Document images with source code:
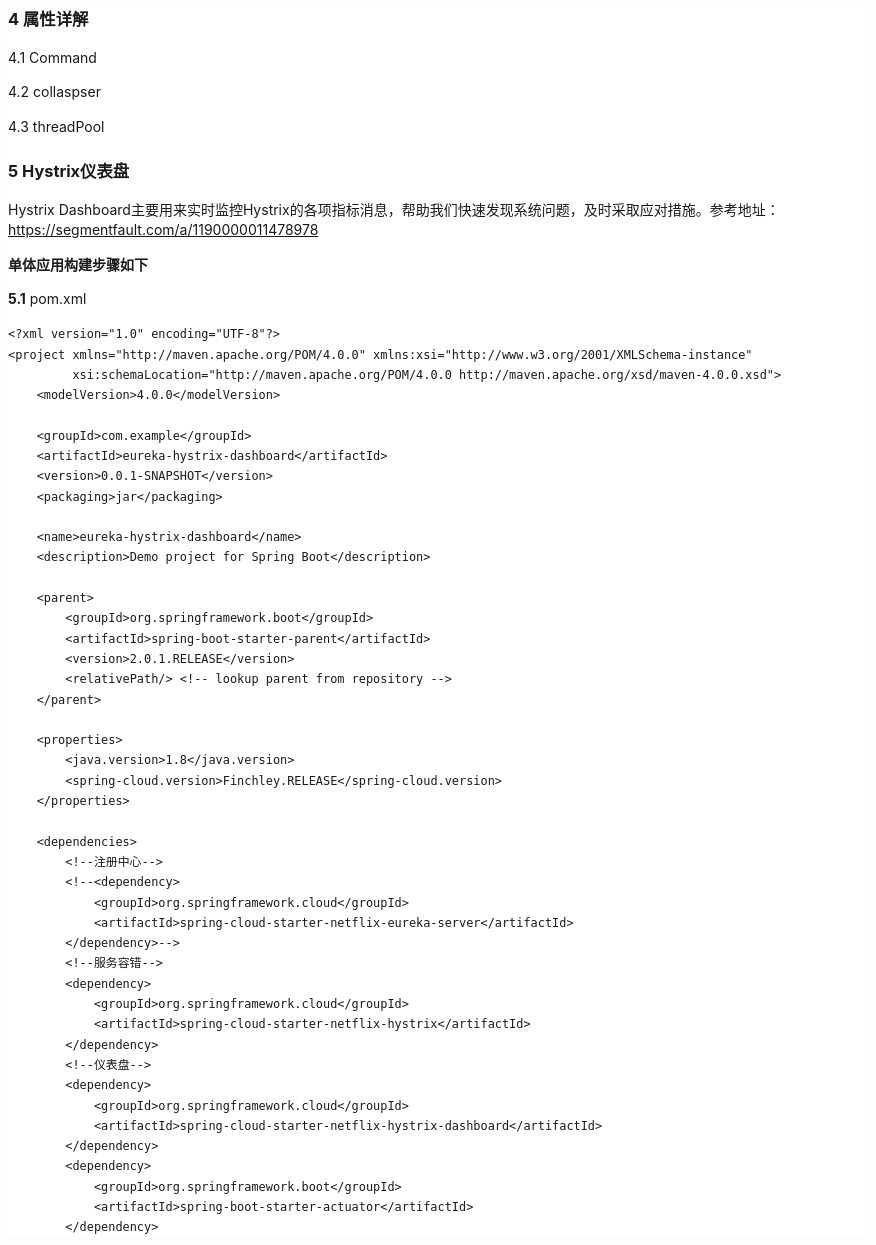 ### 4 属性详解

4.1 Command

4.2 collaspser

4.3 threadPool

### 5 Hystrix仪表盘

Hystrix Dashboard主要用来实时监控Hystrix的各项指标消息，帮助我们快速发现系统问题，及时采取应对措施。参考地址：https://segmentfault.com/a/1190000011478978

**单体应用构建步骤如下**

**5.1** pom.xml

	<?xml version="1.0" encoding="UTF-8"?>
	<project xmlns="http://maven.apache.org/POM/4.0.0" xmlns:xsi="http://www.w3.org/2001/XMLSchema-instance"
			 xsi:schemaLocation="http://maven.apache.org/POM/4.0.0 http://maven.apache.org/xsd/maven-4.0.0.xsd">
		<modelVersion>4.0.0</modelVersion>
	
		<groupId>com.example</groupId>
		<artifactId>eureka-hystrix-dashboard</artifactId>
		<version>0.0.1-SNAPSHOT</version>
		<packaging>jar</packaging>
	
		<name>eureka-hystrix-dashboard</name>
		<description>Demo project for Spring Boot</description>
	
		<parent>
			<groupId>org.springframework.boot</groupId>
			<artifactId>spring-boot-starter-parent</artifactId>
			<version>2.0.1.RELEASE</version>
			<relativePath/> <!-- lookup parent from repository -->
		</parent>
	
		<properties>
			<java.version>1.8</java.version>
			<spring-cloud.version>Finchley.RELEASE</spring-cloud.version>
		</properties>
	
		<dependencies>
			<!--注册中心-->
			<!--<dependency>
				<groupId>org.springframework.cloud</groupId>
				<artifactId>spring-cloud-starter-netflix-eureka-server</artifactId>
			</dependency>-->
			<!--服务容错-->
			<dependency>
				<groupId>org.springframework.cloud</groupId>
				<artifactId>spring-cloud-starter-netflix-hystrix</artifactId>
			</dependency>
			<!--仪表盘-->
			<dependency>
				<groupId>org.springframework.cloud</groupId>
				<artifactId>spring-cloud-starter-netflix-hystrix-dashboard</artifactId>
			</dependency>
			<dependency>
				<groupId>org.springframework.boot</groupId>
				<artifactId>spring-boot-starter-actuator</artifactId>
			</dependency>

Your task: Output every entry above verbatim, but leave out the pictures.

Result:
 ### 4 属性详解

4.1 Command

4.2 collaspser

4.3 threadPool

### 5 Hystrix仪表盘

Hystrix Dashboard主要用来实时监控Hystrix的各项指标消息，帮助我们快速发现系统问题，及时采取应对措施。参考地址：https://segmentfault.com/a/1190000011478978

**单体应用构建步骤如下**

**5.1** pom.xml

	<?xml version="1.0" encoding="UTF-8"?>
	<project xmlns="http://maven.apache.org/POM/4.0.0" xmlns:xsi="http://www.w3.org/2001/XMLSchema-instance"
			 xsi:schemaLocation="http://maven.apache.org/POM/4.0.0 http://maven.apache.org/xsd/maven-4.0.0.xsd">
		<modelVersion>4.0.0</modelVersion>
	
		<groupId>com.example</groupId>
		<artifactId>eureka-hystrix-dashboard</artifactId>
		<version>0.0.1-SNAPSHOT</version>
		<packaging>jar</packaging>
	
		<name>eureka-hystrix-dashboard</name>
		<description>Demo project for Spring Boot</description>
	
		<parent>
			<groupId>org.springframework.boot</groupId>
			<artifactId>spring-boot-starter-parent</artifactId>
			<version>2.0.1.RELEASE</version>
			<relativePath/> <!-- lookup parent from repository -->
		</parent>
	
		<properties>
			<java.version>1.8</java.version>
			<spring-cloud.version>Finchley.RELEASE</spring-cloud.version>
		</properties>
	
		<dependencies>
			<!--注册中心-->
			<!--<dependency>
				<groupId>org.springframework.cloud</groupId>
				<artifactId>spring-cloud-starter-netflix-eureka-server</artifactId>
			</dependency>-->
			<!--服务容错-->
			<dependency>
				<groupId>org.springframework.cloud</groupId>
				<artifactId>spring-cloud-starter-netflix-hystrix</artifactId>
			</dependency>
			<!--仪表盘-->
			<dependency>
				<groupId>org.springframework.cloud</groupId>
				<artifactId>spring-cloud-starter-netflix-hystrix-dashboard</artifactId>
			</dependency>
			<dependency>
				<groupId>org.springframework.boot</groupId>
				<artifactId>spring-boot-starter-actuator</artifactId>
			</dependency>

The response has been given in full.